During the glioblastoma study, researchers at the NYGC and on the IBM team collaborated on Watson’s training and development. Their efforts included building, testing, and comparing analysis pipelines to see which approaches work best, as well as working to fill gaps in Watson’s interpretation abilities. They’ll continue to incorporate information from the new pilot into the system. “It learns with each iteration, and we are at the very early iterations of teaching Watson and bringing it up to speed,” Darnell said.
For the 200-person pilot, the partners will use an updated iteration of Watson for Genomics that has been trained on all kinds of cancer datasets expanding its scope beyond just glioblastoma. This is the result of multiple partnerships that IBM inked with early adopters at institutions such as Washington University in St. Louis, Yale University, and the University of North Carolina, Steve Harvey, vice president, IBM Watson Health, told GenomeWeb this week.
In the last year, he said, these partners have used Watson to analyze subsets of sequence data they collected from patients with lymphoma and melanoma, and pancreatic, ovarian, brain, lung, breast, and colorectal cancers, and that information has been used to further train and improve Watson for Genomics. “We are pretty excited about the results that we’ve seen.” Harvey said that his team has written a paper with University of North Carolina that describes some early results, though it’s not clear at present when the paper will be published.

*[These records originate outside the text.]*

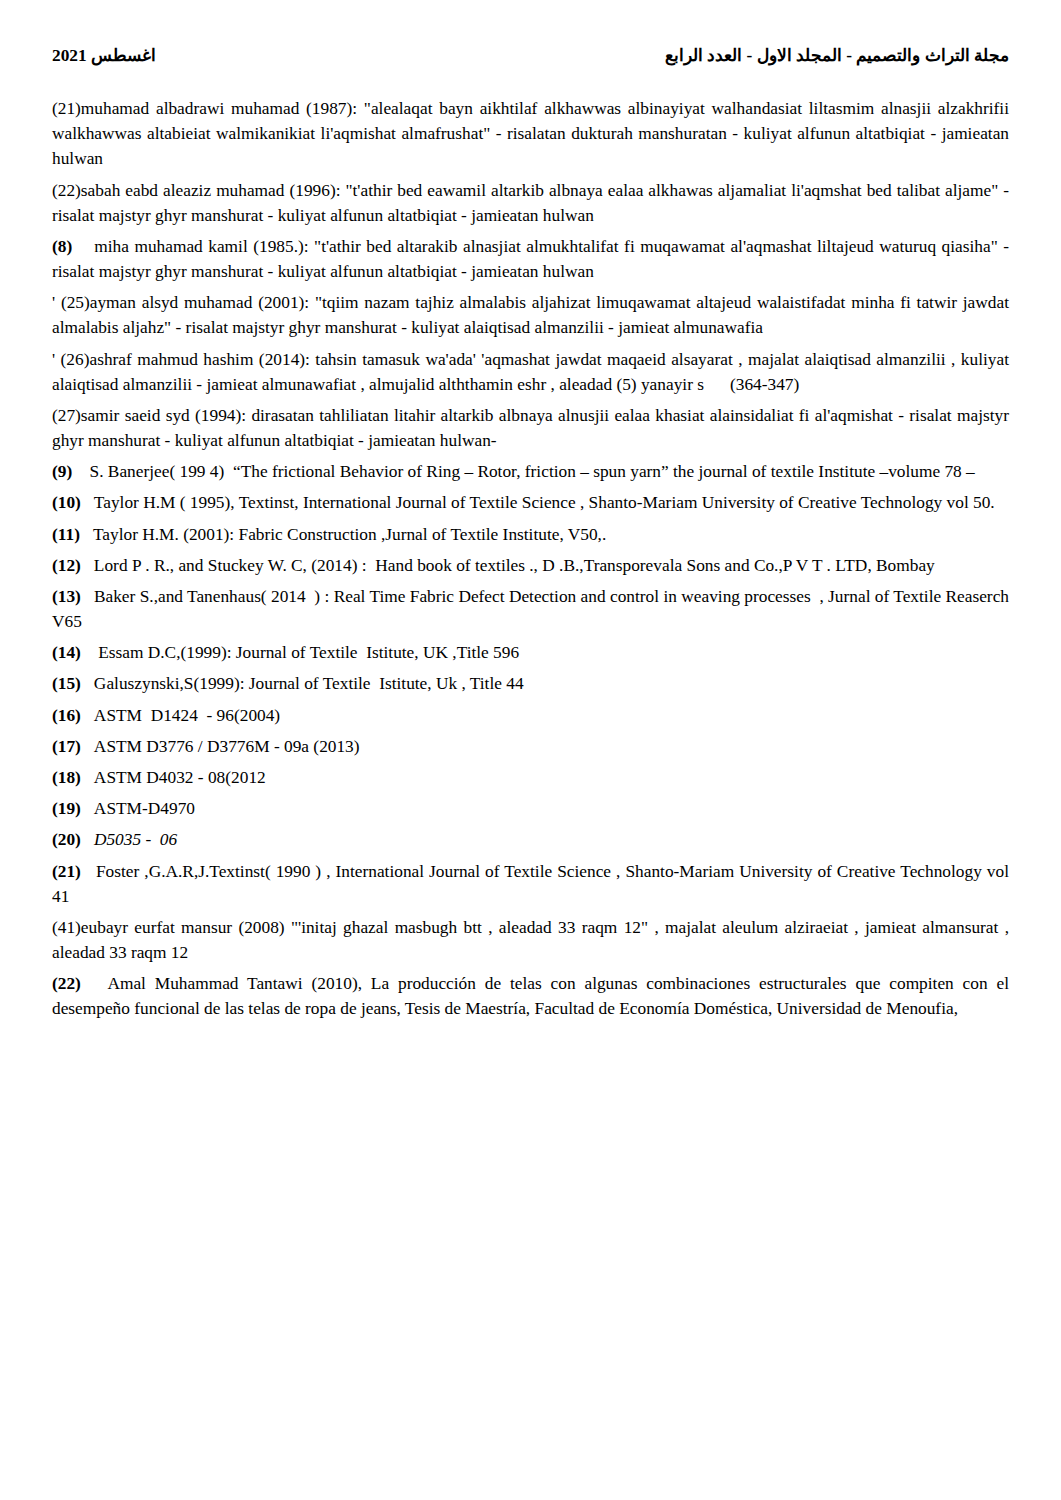اغسطس 2021 مجلة التراث والتصميم - المجلد الاول - العدد الرابع
(21)muhamad albadrawi muhamad (1987): "alealaqat bayn aikhtilaf alkhawwas albinayiyat walhandasiat liltasmim alnasjii alzakhrifii walkhawwas altabieiat walmikanikiat li'aqmishat almafrushat" - risalatan dukturah manshuratan - kuliyat alfunun altatbiqiat - jamieatan hulwan
(22)sabah eabd aleaziz muhamad (1996): "t'athir bed eawamil altarkib albnaya ealaa alkhawas aljamaliat li'aqmshat bed talibat aljame" - risalat majstyr ghyr manshurat - kuliyat alfunun altatbiqiat - jamieatan hulwan
(8) miha muhamad kamil (1985.): "t'athir bed altarakib alnasjiat almukhtalifat fi muqawamat al'aqmashat liltajeud waturuq qiasiha" - risalat majstyr ghyr manshurat - kuliyat alfunun altatbiqiat - jamieatan hulwan
' (25)ayman alsyd muhamad (2001): "tqiim nazam tajhiz almalabis aljahizat limuqawamat altajeud walaistifadat minha fi tatwir jawdat almalabis aljahz" - risalat majstyr ghyr manshurat - kuliyat alaiqtisad almanzilii - jamieat almunawafia
' (26)ashraf mahmud hashim (2014): tahsin tamasuk wa'ada' 'aqmashat jawdat maqaeid alsayarat , majalat alaiqtisad almanzilii , kuliyat alaiqtisad almanzilii - jamieat almunawafiat , almujalid alththamin eshr , aleadad (5) yanayir s (364-347)
(27)samir saeid syd (1994): dirasatan tahliliatan litahir altarkib albnaya alnusjii ealaa khasiat alainsidaliat fi al'aqmishat - risalat majstyr ghyr manshurat - kuliyat alfunun altatbiqiat - jamieatan hulwan-
(9) S. Banerjee( 199 4) “The frictional Behavior of Ring – Rotor, friction – spun yarn” the journal of textile Institute –volume 78 –
(10) Taylor H.M ( 1995), Textinst, International Journal of Textile Science , Shanto-Mariam University of Creative Technology vol 50.
(11) Taylor H.M. (2001): Fabric Construction ,Jurnal of Textile Institute, V50,.
(12) Lord P . R., and Stuckey W. C, (2014) : Hand book of textiles ., D .B.,Transporevala Sons and Co.,P V T . LTD, Bombay
(13) Baker S.,and Tanenhaus( 2014 ) : Real Time Fabric Defect Detection and control in weaving processes , Jurnal of Textile Reaserch V65
(14) Essam D.C,(1999): Journal of Textile Istitute, UK ,Title 596
(15) Galuszynski,S(1999): Journal of Textile Istitute, Uk , Title 44
(16) ASTM D1424 - 96(2004)
(17) ASTM D3776 / D3776M - 09a (2013)
(18) ASTM D4032 - 08(2012
(19) ASTM-D4970
(20) D5035 - 06
(21) Foster ,G.A.R,J.Textinst( 1990 ) , International Journal of Textile Science , Shanto-Mariam University of Creative Technology vol 41
(41)eubayr eurfat mansur (2008) "'initaj ghazal masbugh btt , aleadad 33 raqm 12" , majalat aleulum alziraeiat , jamieat almansurat , aleadad 33 raqm 12
(22) Amal Muhammad Tantawi (2010), La producción de telas con algunas combinaciones estructurales que compiten con el desempeño funcional de las telas de ropa de jeans, Tesis de Maestría, Facultad de Economía Doméstica, Universidad de Menoufia,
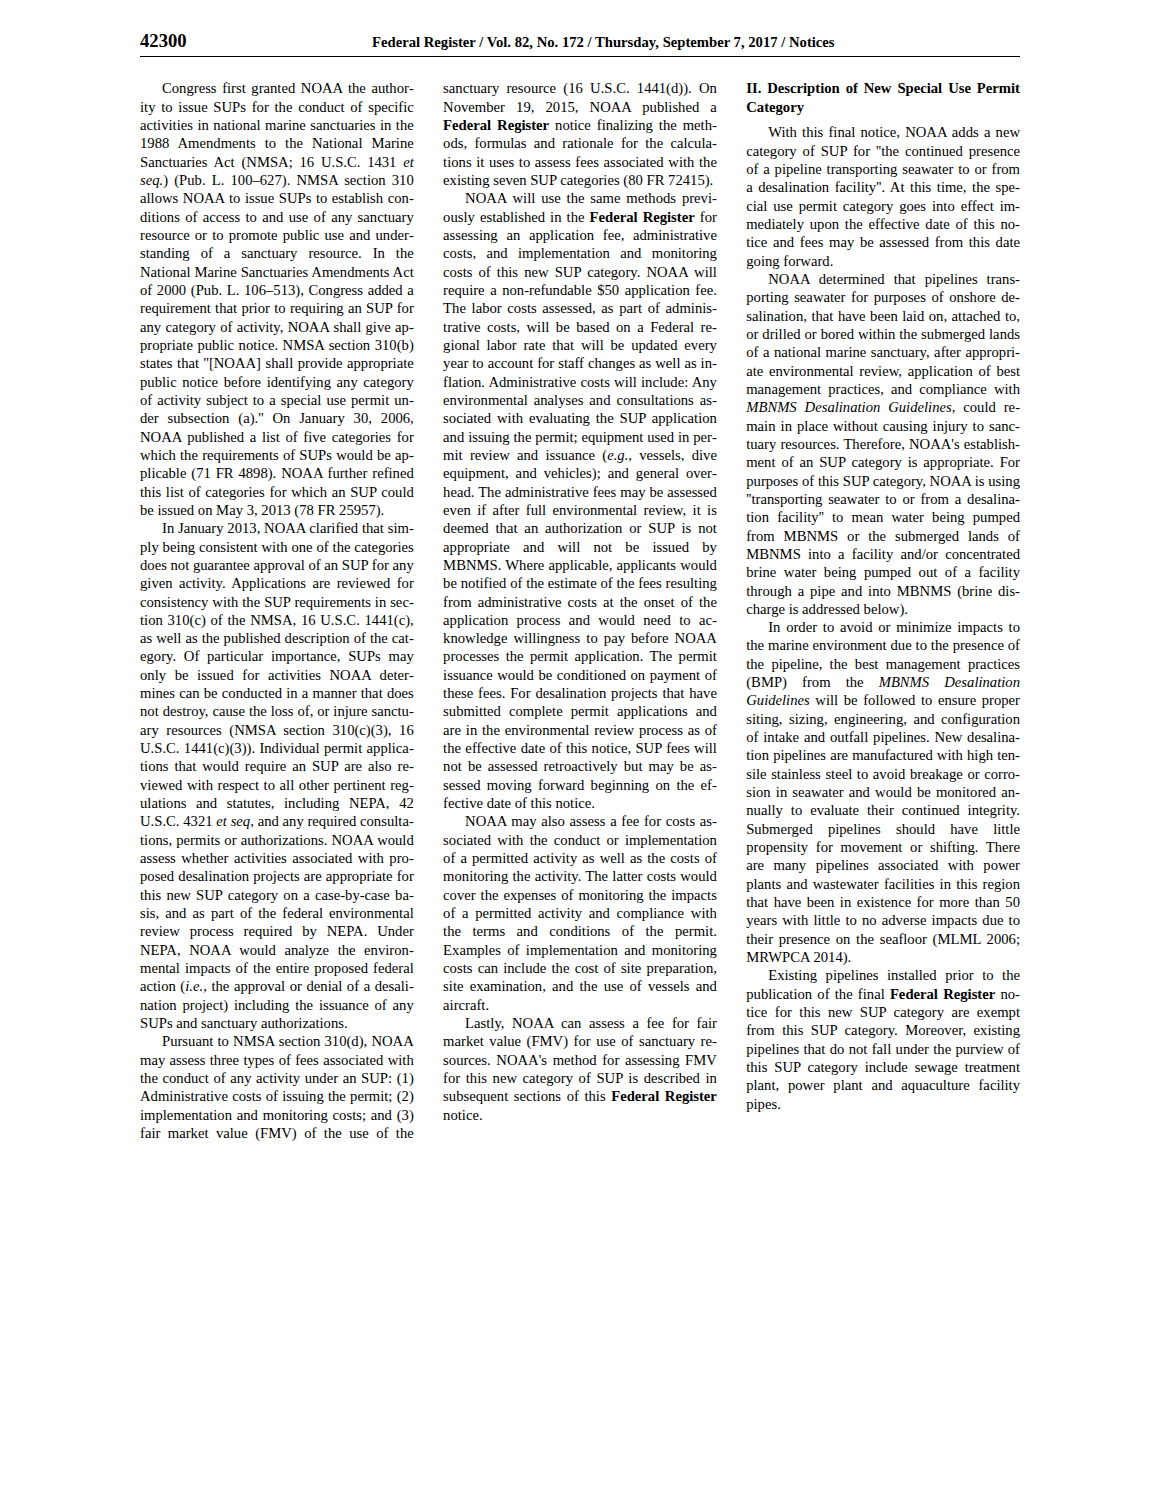42300 Federal Register / Vol. 82, No. 172 / Thursday, September 7, 2017 / Notices
Congress first granted NOAA the authority to issue SUPs for the conduct of specific activities in national marine sanctuaries in the 1988 Amendments to the National Marine Sanctuaries Act (NMSA; 16 U.S.C. 1431 et seq.) (Pub. L. 100–627). NMSA section 310 allows NOAA to issue SUPs to establish conditions of access to and use of any sanctuary resource or to promote public use and understanding of a sanctuary resource. In the National Marine Sanctuaries Amendments Act of 2000 (Pub. L. 106–513), Congress added a requirement that prior to requiring an SUP for any category of activity, NOAA shall give appropriate public notice. NMSA section 310(b) states that ''[NOAA] shall provide appropriate public notice before identifying any category of activity subject to a special use permit under subsection (a).'' On January 30, 2006, NOAA published a list of five categories for which the requirements of SUPs would be applicable (71 FR 4898). NOAA further refined this list of categories for which an SUP could be issued on May 3, 2013 (78 FR 25957).
In January 2013, NOAA clarified that simply being consistent with one of the categories does not guarantee approval of an SUP for any given activity. Applications are reviewed for consistency with the SUP requirements in section 310(c) of the NMSA, 16 U.S.C. 1441(c), as well as the published description of the category. Of particular importance, SUPs may only be issued for activities NOAA determines can be conducted in a manner that does not destroy, cause the loss of, or injure sanctuary resources (NMSA section 310(c)(3), 16 U.S.C. 1441(c)(3)). Individual permit applications that would require an SUP are also reviewed with respect to all other pertinent regulations and statutes, including NEPA, 42 U.S.C. 4321 et seq, and any required consultations, permits or authorizations. NOAA would assess whether activities associated with proposed desalination projects are appropriate for this new SUP category on a case-by-case basis, and as part of the federal environmental review process required by NEPA. Under NEPA, NOAA would analyze the environmental impacts of the entire proposed federal action (i.e., the approval or denial of a desalination project) including the issuance of any SUPs and sanctuary authorizations.
Pursuant to NMSA section 310(d), NOAA may assess three types of fees associated with the conduct of any activity under an SUP: (1) Administrative costs of issuing the permit; (2) implementation and monitoring costs; and (3) fair market value (FMV) of the use of the sanctuary resource (16 U.S.C. 1441(d)). On November 19, 2015, NOAA published a Federal Register notice finalizing the methods, formulas and rationale for the calculations it uses to assess fees associated with the existing seven SUP categories (80 FR 72415).
NOAA will use the same methods previously established in the Federal Register for assessing an application fee, administrative costs, and implementation and monitoring costs of this new SUP category. NOAA will require a non-refundable $50 application fee. The labor costs assessed, as part of administrative costs, will be based on a Federal regional labor rate that will be updated every year to account for staff changes as well as inflation. Administrative costs will include: Any environmental analyses and consultations associated with evaluating the SUP application and issuing the permit; equipment used in permit review and issuance (e.g., vessels, dive equipment, and vehicles); and general overhead. The administrative fees may be assessed even if after full environmental review, it is deemed that an authorization or SUP is not appropriate and will not be issued by MBNMS. Where applicable, applicants would be notified of the estimate of the fees resulting from administrative costs at the onset of the application process and would need to acknowledge willingness to pay before NOAA processes the permit application. The permit issuance would be conditioned on payment of these fees. For desalination projects that have submitted complete permit applications and are in the environmental review process as of the effective date of this notice, SUP fees will not be assessed retroactively but may be assessed moving forward beginning on the effective date of this notice.
NOAA may also assess a fee for costs associated with the conduct or implementation of a permitted activity as well as the costs of monitoring the activity. The latter costs would cover the expenses of monitoring the impacts of a permitted activity and compliance with the terms and conditions of the permit. Examples of implementation and monitoring costs can include the cost of site preparation, site examination, and the use of vessels and aircraft.
Lastly, NOAA can assess a fee for fair market value (FMV) for use of sanctuary resources. NOAA's method for assessing FMV for this new category of SUP is described in subsequent sections of this Federal Register notice.
II. Description of New Special Use Permit Category
With this final notice, NOAA adds a new category of SUP for ''the continued presence of a pipeline transporting seawater to or from a desalination facility''. At this time, the special use permit category goes into effect immediately upon the effective date of this notice and fees may be assessed from this date going forward.
NOAA determined that pipelines transporting seawater for purposes of onshore desalination, that have been laid on, attached to, or drilled or bored within the submerged lands of a national marine sanctuary, after appropriate environmental review, application of best management practices, and compliance with MBNMS Desalination Guidelines, could remain in place without causing injury to sanctuary resources. Therefore, NOAA's establishment of an SUP category is appropriate. For purposes of this SUP category, NOAA is using ''transporting seawater to or from a desalination facility'' to mean water being pumped from MBNMS or the submerged lands of MBNMS into a facility and/or concentrated brine water being pumped out of a facility through a pipe and into MBNMS (brine discharge is addressed below).
In order to avoid or minimize impacts to the marine environment due to the presence of the pipeline, the best management practices (BMP) from the MBNMS Desalination Guidelines will be followed to ensure proper siting, sizing, engineering, and configuration of intake and outfall pipelines. New desalination pipelines are manufactured with high tensile stainless steel to avoid breakage or corrosion in seawater and would be monitored annually to evaluate their continued integrity. Submerged pipelines should have little propensity for movement or shifting. There are many pipelines associated with power plants and wastewater facilities in this region that have been in existence for more than 50 years with little to no adverse impacts due to their presence on the seafloor (MLML 2006; MRWPCA 2014).
Existing pipelines installed prior to the publication of the final Federal Register notice for this new SUP category are exempt from this SUP category. Moreover, existing pipelines that do not fall under the purview of this SUP category include sewage treatment plant, power plant and aquaculture facility pipes.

Part of the cancer pilot study will involve comparing the different sequencing approaches and evaluating the quality and quantity of the data that these approaches yield. For each patient, the partners intend to, at a minimum, compare their whole-exome sequence with results from a gene panel, but they also hope to compare whole-genome sequences from the patients.
“Both the panel and the exome require hybridization capture, [so] you are pulling out parts of the DNA from the tumor to look at just the parts that a priori we now think are important [that is] the coding sequences of a small subset of genes or the coding sequences of all genes,” Darnell said. The limitation of this approach is that capture introduces bias into data. “So things that are very GC rich may be captured but not be washed off very well, and things that are very AT-rich get washed off too easily, so for each exon you get uneven coverage.”
Whole-genome sequencing does not require hybridization, and so doesn’t introduce the same biases into the data, and also offers better exon coverage. There is also a lot of information in non-coding regions of the genome that could be vital for understanding how tumors work that WGS captures compared to other methods.
This kind of multi-modal analyses “gives us a chance to compare the cost and benefit of these different types of platforms,” Darnell said, “and it may vary from tumor type to tumor type or clinical situation to clinical situation. … We are very sensitive to the fact that payors have to ultimately pay for this, and we need to demonstrate where and in what kind of clinical situation there’s value for doing the different platforms.”